The last feature of my system is to assign each team a rating to begin the season. This is done by starting with each team’s pre-season win total over/under betting line and then adjusting this number based on the strength of their schedule. Basically, teams with tougher schedules see their rating boosted because it is assumed that their betting line is being dragged down by the tougher schedule. The reverse logic holds for teams with weaker schedules. To calculate a team’s rating before week 1 games, I use:
Pre-Week 1 Rating = Season Win Total Betting Line Over/Under + sched_adjust * strength of schedule z-score,
where strength of schedule z-score = mean win total over/under of all opponents – average (over all teams) mean win total over/under of all opponents / standard deviation of opponent mean win total over/unders.
The sched_adjust term in my model equals 0.5.
How Much Should We Adjust our Beliefs After 1 Game?

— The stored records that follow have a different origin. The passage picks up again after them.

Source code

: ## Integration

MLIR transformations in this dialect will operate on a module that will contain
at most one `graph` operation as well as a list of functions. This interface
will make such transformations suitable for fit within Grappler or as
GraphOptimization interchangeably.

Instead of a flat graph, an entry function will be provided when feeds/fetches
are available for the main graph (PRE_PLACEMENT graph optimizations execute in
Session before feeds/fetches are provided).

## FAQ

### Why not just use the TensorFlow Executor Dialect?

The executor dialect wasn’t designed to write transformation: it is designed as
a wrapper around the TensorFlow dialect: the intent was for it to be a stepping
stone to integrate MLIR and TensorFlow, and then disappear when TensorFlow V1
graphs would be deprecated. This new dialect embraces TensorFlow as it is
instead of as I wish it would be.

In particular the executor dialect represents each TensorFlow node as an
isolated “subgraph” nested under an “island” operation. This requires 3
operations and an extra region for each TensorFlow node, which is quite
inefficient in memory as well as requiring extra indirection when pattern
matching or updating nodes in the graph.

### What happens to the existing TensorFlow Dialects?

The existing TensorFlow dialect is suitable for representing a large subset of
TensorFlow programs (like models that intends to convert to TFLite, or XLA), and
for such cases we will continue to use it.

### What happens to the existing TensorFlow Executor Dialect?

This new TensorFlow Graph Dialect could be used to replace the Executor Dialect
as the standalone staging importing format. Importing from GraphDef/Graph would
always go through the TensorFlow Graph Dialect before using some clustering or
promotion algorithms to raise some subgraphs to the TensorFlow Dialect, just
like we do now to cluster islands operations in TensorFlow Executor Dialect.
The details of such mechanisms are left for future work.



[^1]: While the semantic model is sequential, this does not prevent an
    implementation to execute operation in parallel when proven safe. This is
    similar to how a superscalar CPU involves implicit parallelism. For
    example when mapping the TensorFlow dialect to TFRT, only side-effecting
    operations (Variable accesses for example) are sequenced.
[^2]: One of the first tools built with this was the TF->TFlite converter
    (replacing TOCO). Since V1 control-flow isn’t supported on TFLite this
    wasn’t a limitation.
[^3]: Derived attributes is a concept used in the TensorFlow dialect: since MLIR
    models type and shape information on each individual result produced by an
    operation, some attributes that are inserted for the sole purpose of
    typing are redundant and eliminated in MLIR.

Going back to my original question, my model gives a pretty straightforward answer. It says to take what we thought would happen, count the difference between this score and what would actually happen, and multiply this by 0.04. So if a 7 win team does 10 points better than expected in a game, their new rating is 7.4. What’s really the difference between a 7.4 rating and a 7 rating? Well, based on the 1.8 pts_per_win_dif parameter, a 7 rating team would be a 1.8 point underdog against an 8 rating team on a neutral field. A 7.4 rating team is a 1.08 point underdog in the same game.
Another thing I wanted from my system was to translate the spread into a win probability for each team. To do this, I built 7 different models, each trained with 1 of the years missing. I then tested the optimal parameters from each model on the missing year and compute the average squared error between predicted score and actual score. Taking the square root of this quantity as an estimate of the standard deviation, and assuming normality about the predicted score, the model roughly predicts the final score of each game is normally distributed with mean = predicted score and standard deviation = 13.34. Using this assumption, you can get a predicted win probability.
I’m planning on doing a bit more work to see how I can make my model better. I am not taking into account injuries right now, which is especially important to do if a star quarterback gets injured. Moreover, it might make some sense to go back and adjust a team’s rating later in the season if the teams they played earlier in the season now look stronger or weaker than believed at the time. Also, perhaps most worryingly, I notice a persistent 1-2 point increase in mean squared error on test data as the season goes on. But this is all a work in progress! The main thing that this simple model does is offer some insight into my original question: how much should we adjust our beliefs about a team based on a single result?